(ENTRIES PROVIDED)

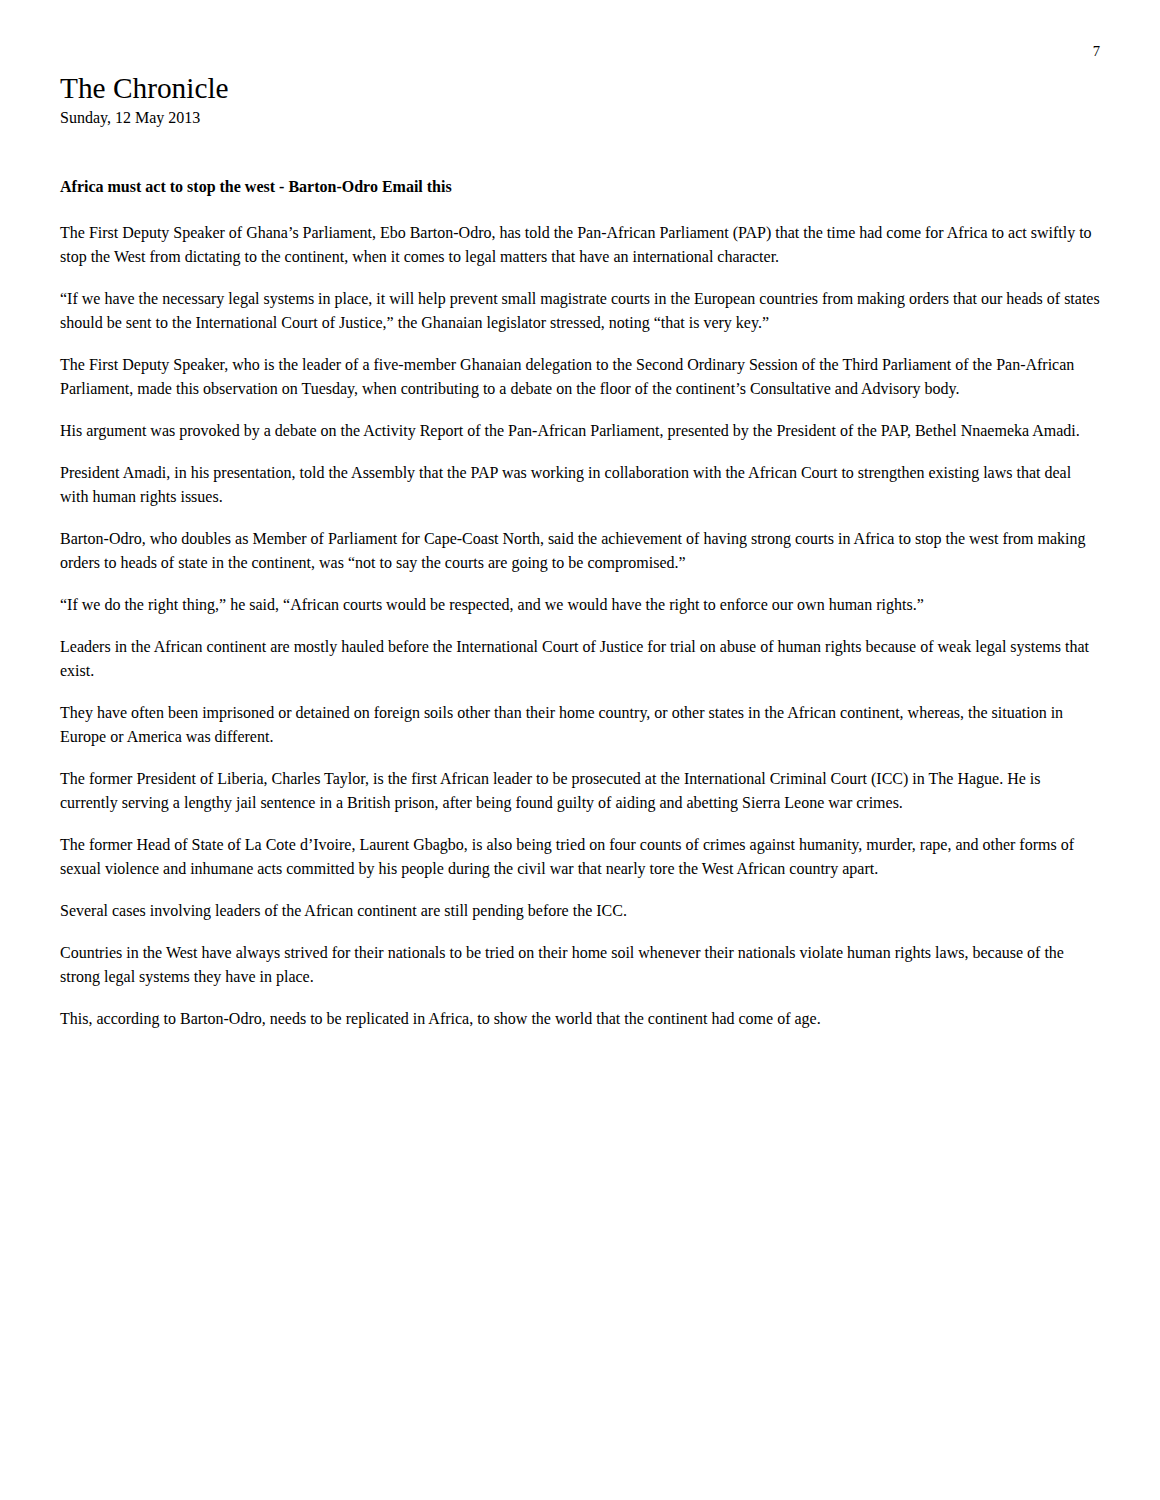7
The Chronicle
Sunday, 12 May 2013
Africa must act to stop the west - Barton-Odro Email this
The First Deputy Speaker of Ghana’s Parliament, Ebo Barton-Odro, has told the Pan-African Parliament (PAP) that the time had come for Africa to act swiftly to stop the West from dictating to the continent, when it comes to legal matters that have an international character.
“If we have the necessary legal systems in place, it will help prevent small magistrate courts in the European countries from making orders that our heads of states should be sent to the International Court of Justice,” the Ghanaian legislator stressed, noting “that is very key.”
The First Deputy Speaker, who is the leader of a five-member Ghanaian delegation to the Second Ordinary Session of the Third Parliament of the Pan-African Parliament, made this observation on Tuesday, when contributing to a debate on the floor of the continent’s Consultative and Advisory body.
His argument was provoked by a debate on the Activity Report of the Pan-African Parliament, presented by the President of the PAP, Bethel Nnaemeka Amadi.
President Amadi, in his presentation, told the Assembly that the PAP was working in collaboration with the African Court to strengthen existing laws that deal with human rights issues.
Barton-Odro, who doubles as Member of Parliament for Cape-Coast North, said the achievement of having strong courts in Africa to stop the west from making orders to heads of state in the continent, was “not to say the courts are going to be compromised.”
“If we do the right thing,” he said, “African courts would be respected, and we would have the right to enforce our own human rights.”
Leaders in the African continent are mostly hauled before the International Court of Justice for trial on abuse of human rights because of weak legal systems that exist.
They have often been imprisoned or detained on foreign soils other than their home country, or other states in the African continent, whereas, the situation in Europe or America was different.
The former President of Liberia, Charles Taylor, is the first African leader to be prosecuted at the International Criminal Court (ICC) in The Hague. He is currently serving a lengthy jail sentence in a British prison, after being found guilty of aiding and abetting Sierra Leone war crimes.
The former Head of State of La Cote d’Ivoire, Laurent Gbagbo, is also being tried on four counts of crimes against humanity, murder, rape, and other forms of sexual violence and inhumane acts committed by his people during the civil war that nearly tore the West African country apart.
Several cases involving leaders of the African continent are still pending before the ICC.
Countries in the West have always strived for their nationals to be tried on their home soil whenever their nationals violate human rights laws, because of the strong legal systems they have in place.
This, according to Barton-Odro, needs to be replicated in Africa, to show the world that the continent had come of age.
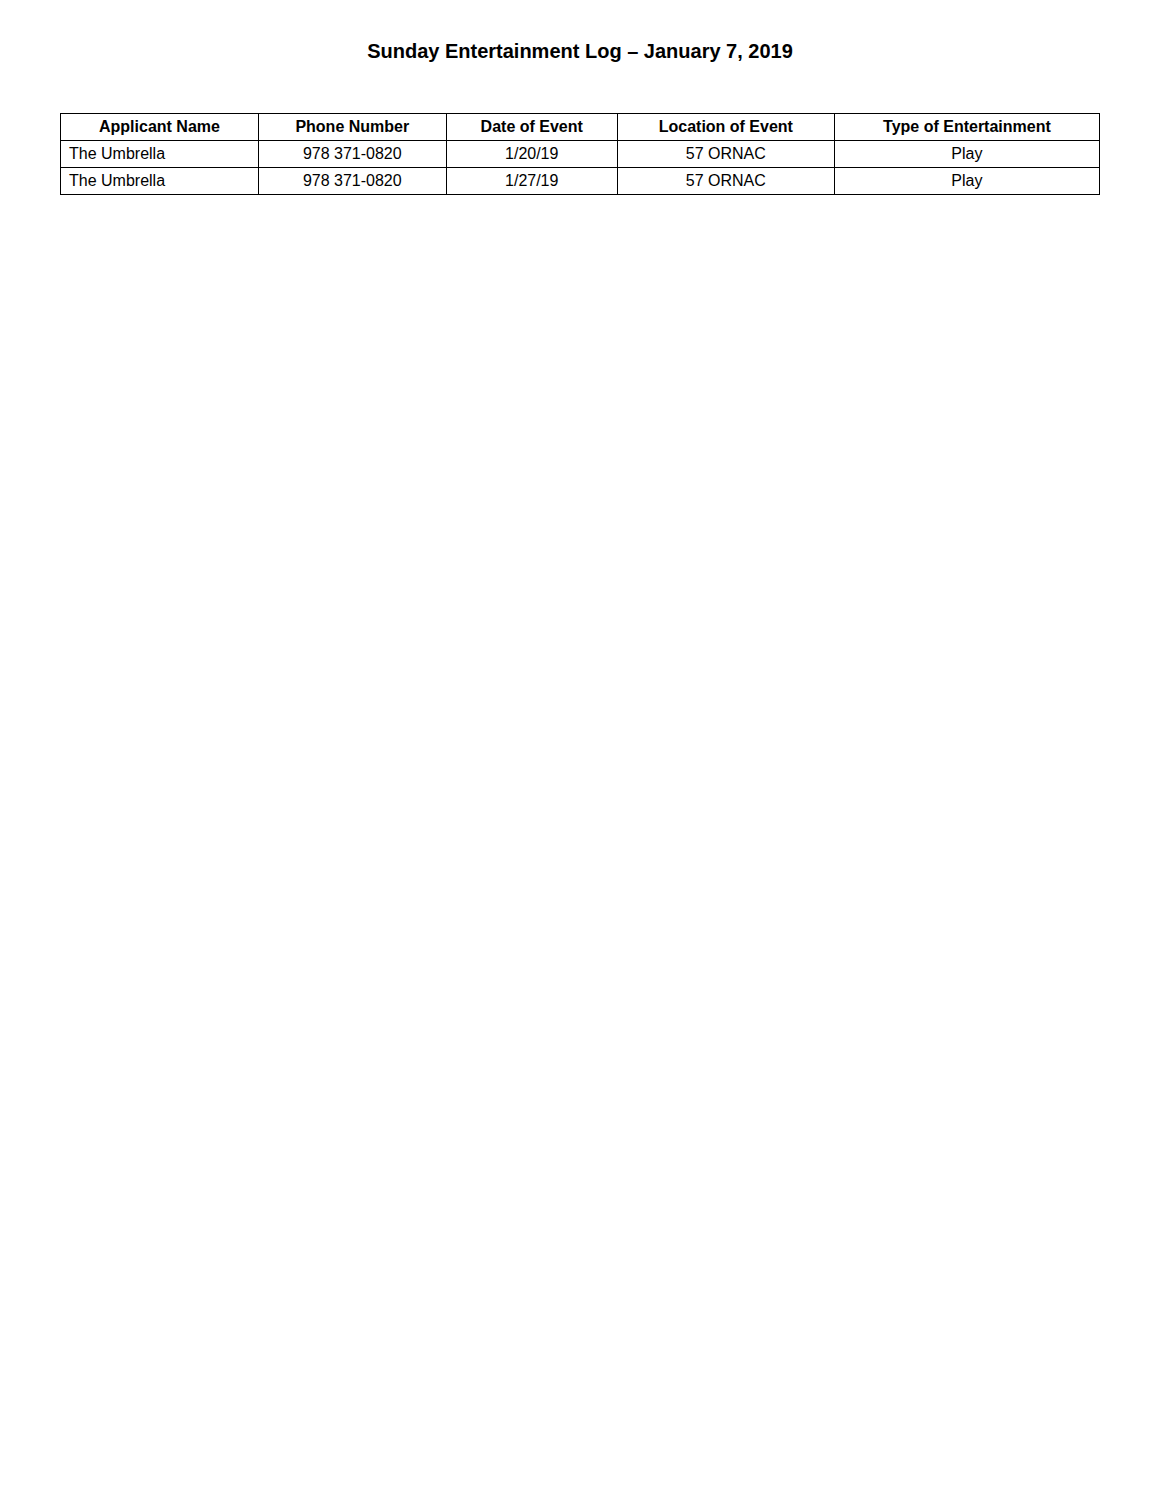Sunday Entertainment Log – January 7, 2019
| Applicant Name | Phone Number | Date of Event | Location of Event | Type of Entertainment |
| --- | --- | --- | --- | --- |
| The Umbrella | 978 371-0820 | 1/20/19 | 57 ORNAC | Play |
| The Umbrella | 978 371-0820 | 1/27/19 | 57 ORNAC | Play |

(End ENTRIES PROVIDED)

:: WORK REQUEST ::
Wherever the word "Umbrella" appears in the listing above, copy the whole line.

:: THE COMPLETED TASK ::
| The Umbrella | 978 371-0820 | 1/20/19 | 57 ORNAC | Play |
| The Umbrella | 978 371-0820 | 1/27/19 | 57 ORNAC | Play |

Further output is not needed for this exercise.